As explained above, OCLC not only converted the metadata to the standard used in the union catalogue, but also created new formats for various material types. Because we are the first library in the Netherlands to use the union catalogue for these materials on this scale, our project was conceived as a pilot. While our opinions clearly carried much weight, the main goal was to create new formats for all Dutch libraries.
An important secondary goal of the program was to make the current systems more manageable by using them correctly, and also by automating the workflow where possible. The cleanup consisted of more than technical solutions. During the project it became apparent that it was even more important than previously to make proper arrangements for the use of systems, to identify deficiencies, and when necessary to create work-arounds to avoid future problems in our systems. Although it took our staff some time to get used to the new way of working, they now clearly see the advantages as well. For example, colleagues involved in cataloguing considered the stricter procedures as inflexible at first. But working in a consistent manner improves the quality of the content considerably, thus increasing the possibility of building new services on the content as well.
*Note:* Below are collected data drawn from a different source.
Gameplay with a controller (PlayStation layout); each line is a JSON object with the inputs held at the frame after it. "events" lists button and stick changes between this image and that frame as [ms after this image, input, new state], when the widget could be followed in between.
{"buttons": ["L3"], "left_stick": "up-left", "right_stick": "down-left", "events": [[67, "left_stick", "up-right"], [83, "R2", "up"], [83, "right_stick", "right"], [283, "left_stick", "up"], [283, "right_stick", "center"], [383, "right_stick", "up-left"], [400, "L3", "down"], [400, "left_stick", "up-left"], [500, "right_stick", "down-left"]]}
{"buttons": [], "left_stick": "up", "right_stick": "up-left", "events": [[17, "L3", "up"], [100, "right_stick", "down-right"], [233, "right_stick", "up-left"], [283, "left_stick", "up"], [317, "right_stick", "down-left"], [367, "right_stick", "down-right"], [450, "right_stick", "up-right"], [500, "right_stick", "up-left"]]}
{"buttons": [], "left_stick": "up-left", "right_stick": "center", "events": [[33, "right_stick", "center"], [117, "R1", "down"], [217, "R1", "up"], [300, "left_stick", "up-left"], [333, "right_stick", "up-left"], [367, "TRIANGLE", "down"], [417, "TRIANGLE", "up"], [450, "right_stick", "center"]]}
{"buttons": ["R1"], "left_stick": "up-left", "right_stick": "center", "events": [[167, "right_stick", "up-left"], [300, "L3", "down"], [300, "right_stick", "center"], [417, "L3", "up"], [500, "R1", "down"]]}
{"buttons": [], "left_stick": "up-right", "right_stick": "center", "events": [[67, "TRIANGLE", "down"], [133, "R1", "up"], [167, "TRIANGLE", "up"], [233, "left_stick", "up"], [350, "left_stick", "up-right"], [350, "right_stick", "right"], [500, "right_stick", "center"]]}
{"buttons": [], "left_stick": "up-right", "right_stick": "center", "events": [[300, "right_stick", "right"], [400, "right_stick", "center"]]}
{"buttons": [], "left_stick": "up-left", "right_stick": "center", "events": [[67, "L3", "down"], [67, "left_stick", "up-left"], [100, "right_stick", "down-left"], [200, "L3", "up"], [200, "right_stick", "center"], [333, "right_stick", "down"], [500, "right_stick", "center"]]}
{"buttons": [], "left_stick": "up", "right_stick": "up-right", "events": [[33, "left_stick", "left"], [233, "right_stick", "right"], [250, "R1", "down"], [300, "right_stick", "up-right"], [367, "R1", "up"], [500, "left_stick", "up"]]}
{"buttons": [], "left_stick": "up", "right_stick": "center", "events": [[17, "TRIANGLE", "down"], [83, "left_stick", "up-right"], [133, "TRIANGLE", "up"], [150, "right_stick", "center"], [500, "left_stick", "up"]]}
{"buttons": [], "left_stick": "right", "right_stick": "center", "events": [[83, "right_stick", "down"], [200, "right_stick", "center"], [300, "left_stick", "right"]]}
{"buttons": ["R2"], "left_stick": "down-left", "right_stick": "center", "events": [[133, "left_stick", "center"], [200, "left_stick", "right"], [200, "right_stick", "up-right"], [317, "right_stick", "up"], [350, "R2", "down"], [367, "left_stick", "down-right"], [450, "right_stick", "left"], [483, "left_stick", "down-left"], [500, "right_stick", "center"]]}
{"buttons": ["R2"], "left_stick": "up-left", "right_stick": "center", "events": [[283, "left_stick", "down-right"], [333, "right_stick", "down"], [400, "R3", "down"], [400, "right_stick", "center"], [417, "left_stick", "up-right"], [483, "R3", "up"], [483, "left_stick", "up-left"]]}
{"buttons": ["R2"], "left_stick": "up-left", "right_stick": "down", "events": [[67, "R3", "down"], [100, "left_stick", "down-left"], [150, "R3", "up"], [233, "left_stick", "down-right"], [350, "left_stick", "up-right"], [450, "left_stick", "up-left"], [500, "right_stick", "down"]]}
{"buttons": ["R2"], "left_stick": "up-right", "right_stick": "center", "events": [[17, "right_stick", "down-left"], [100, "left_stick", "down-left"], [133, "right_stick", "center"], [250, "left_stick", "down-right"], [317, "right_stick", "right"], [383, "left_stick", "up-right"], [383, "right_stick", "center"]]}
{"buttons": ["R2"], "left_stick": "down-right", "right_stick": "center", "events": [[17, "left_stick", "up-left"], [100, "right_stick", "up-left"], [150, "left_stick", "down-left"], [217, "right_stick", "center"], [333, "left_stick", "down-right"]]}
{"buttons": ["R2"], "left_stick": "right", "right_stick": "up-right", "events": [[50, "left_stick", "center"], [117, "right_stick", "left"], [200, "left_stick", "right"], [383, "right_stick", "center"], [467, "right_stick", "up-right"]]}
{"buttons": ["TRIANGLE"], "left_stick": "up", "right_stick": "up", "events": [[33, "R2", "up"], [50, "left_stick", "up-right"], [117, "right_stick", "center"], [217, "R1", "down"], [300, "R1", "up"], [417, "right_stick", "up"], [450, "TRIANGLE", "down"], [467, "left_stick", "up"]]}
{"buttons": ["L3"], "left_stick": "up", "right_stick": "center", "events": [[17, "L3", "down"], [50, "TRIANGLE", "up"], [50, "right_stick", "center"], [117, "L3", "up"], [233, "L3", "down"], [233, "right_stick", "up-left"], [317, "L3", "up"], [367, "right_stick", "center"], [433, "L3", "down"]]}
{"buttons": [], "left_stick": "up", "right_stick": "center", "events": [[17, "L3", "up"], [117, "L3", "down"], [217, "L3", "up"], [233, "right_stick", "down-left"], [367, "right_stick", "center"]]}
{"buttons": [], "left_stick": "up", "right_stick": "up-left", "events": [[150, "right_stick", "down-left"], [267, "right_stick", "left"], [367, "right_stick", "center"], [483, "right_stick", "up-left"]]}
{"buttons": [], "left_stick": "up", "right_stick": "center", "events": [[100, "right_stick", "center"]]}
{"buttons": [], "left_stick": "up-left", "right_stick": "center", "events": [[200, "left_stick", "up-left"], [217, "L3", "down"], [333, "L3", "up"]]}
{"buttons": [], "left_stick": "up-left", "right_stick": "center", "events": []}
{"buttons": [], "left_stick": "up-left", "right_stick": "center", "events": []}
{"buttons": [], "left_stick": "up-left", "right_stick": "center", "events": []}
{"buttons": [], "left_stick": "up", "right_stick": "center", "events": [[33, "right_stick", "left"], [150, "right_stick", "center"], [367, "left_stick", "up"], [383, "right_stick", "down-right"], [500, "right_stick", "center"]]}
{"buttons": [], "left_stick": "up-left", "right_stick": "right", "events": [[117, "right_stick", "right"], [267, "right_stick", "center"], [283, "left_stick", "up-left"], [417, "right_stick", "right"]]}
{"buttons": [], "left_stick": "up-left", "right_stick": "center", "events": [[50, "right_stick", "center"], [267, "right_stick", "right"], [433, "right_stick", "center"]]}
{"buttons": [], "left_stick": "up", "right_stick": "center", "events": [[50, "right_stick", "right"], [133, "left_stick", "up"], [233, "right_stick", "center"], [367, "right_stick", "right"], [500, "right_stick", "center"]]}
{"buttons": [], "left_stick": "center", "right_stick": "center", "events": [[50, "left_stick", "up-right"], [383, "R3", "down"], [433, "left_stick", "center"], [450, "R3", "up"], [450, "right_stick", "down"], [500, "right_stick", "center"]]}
Altogether, the most important result of the project is that, at present, we are much better prepared for the future of library cataloguing. In the near future, we plan to implement an update of the infrastructure for our digital collections, and the results of this project will make replacement with any possible future system much easier.
1 Christiane Berkvens-Stevelinck. Magna commoditas - Leiden University's great asset. 425 years library collections and services. Amsterdam, Leiden University Press, 2012.
2 Information on the Dutch union catalogue GGC (which stands for Gemeenschappelijk Geautomatiseerd Catalogiseersysteem, or shared automated cataloguing system) can be found here.
3 IFLA Study Group on the Functional Requirements for Bibliographic Records. Functional Requirements for Bibliographic Records: Final Report. München 1998. PDF and HTML files of the report can be found here.
4 Rare Books and Manuscripts Section of the Association of College and Research Libraries. Descriptive Cataloging of Rare Materials (Graphics). Chicago 2013. Especially Appendix E. Variations requiring a new record.
5 For Goobi case studies see http://www.goobi.org/en/ and http://slideshare.net/goobi_org.
6 For English information about the Bibliotheca Thysiana, with further literature, see here.
About the Author
Saskia van Bergen works as a senior Project manager for the Innovations and Projects Department of Leiden University Library. She is responsible for projects focusing on the digital access to Special Collections, and deals with the management of digitization, cataloguing and digital collections. She also participated in several national projects, like Early Dutch Books Online (now Delpher) and the Dutch portal for academic heritage Academische Collecties.